PROBLEM DETAILS:
Exclude the images and transcribe the entries below precisely.

ENTRIES SUPPLIED:
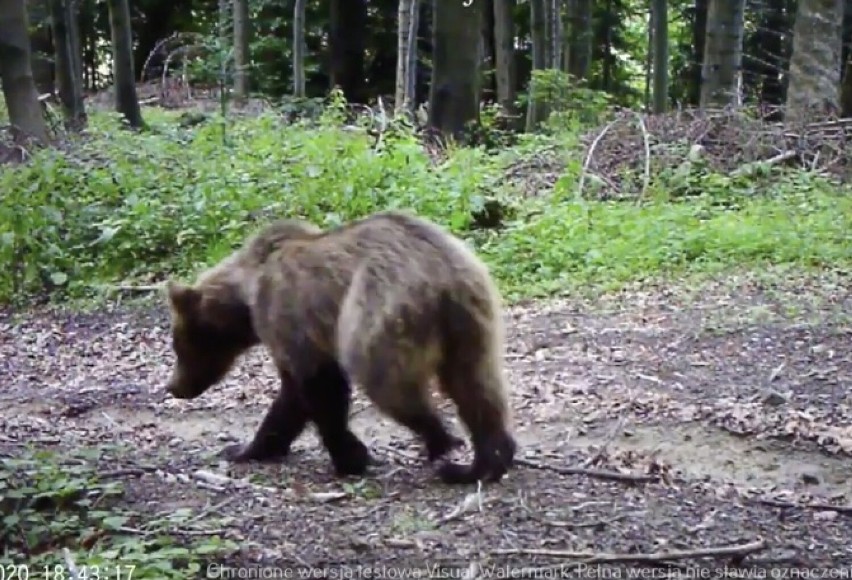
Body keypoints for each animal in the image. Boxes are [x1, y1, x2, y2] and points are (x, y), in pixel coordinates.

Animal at [163, 211, 516, 482]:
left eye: (179, 346)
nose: (174, 387)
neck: (245, 300)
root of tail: (442, 274)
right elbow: (292, 399)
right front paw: (249, 448)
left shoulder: (288, 317)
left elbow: (318, 386)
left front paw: (351, 457)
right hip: (471, 317)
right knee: (477, 384)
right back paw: (484, 462)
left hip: (380, 311)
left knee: (386, 380)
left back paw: (441, 442)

OUTPUT FOR THIS EXERCISE:
Body keypoints for each animal in the image. Boxes are [x1, y1, x2, y2] and points are (x, y), in pixel coordinates.

Animal at [163, 211, 516, 482]:
left eye: (179, 346)
nose: (174, 387)
neck: (245, 300)
root of tail: (442, 274)
right elbow: (292, 399)
right front paw: (249, 448)
left shoulder: (288, 317)
left elbow: (318, 386)
left front paw: (351, 457)
right hip: (471, 317)
right knee: (477, 384)
right back paw: (484, 462)
left hip: (380, 311)
left knee: (386, 380)
left back paw: (441, 442)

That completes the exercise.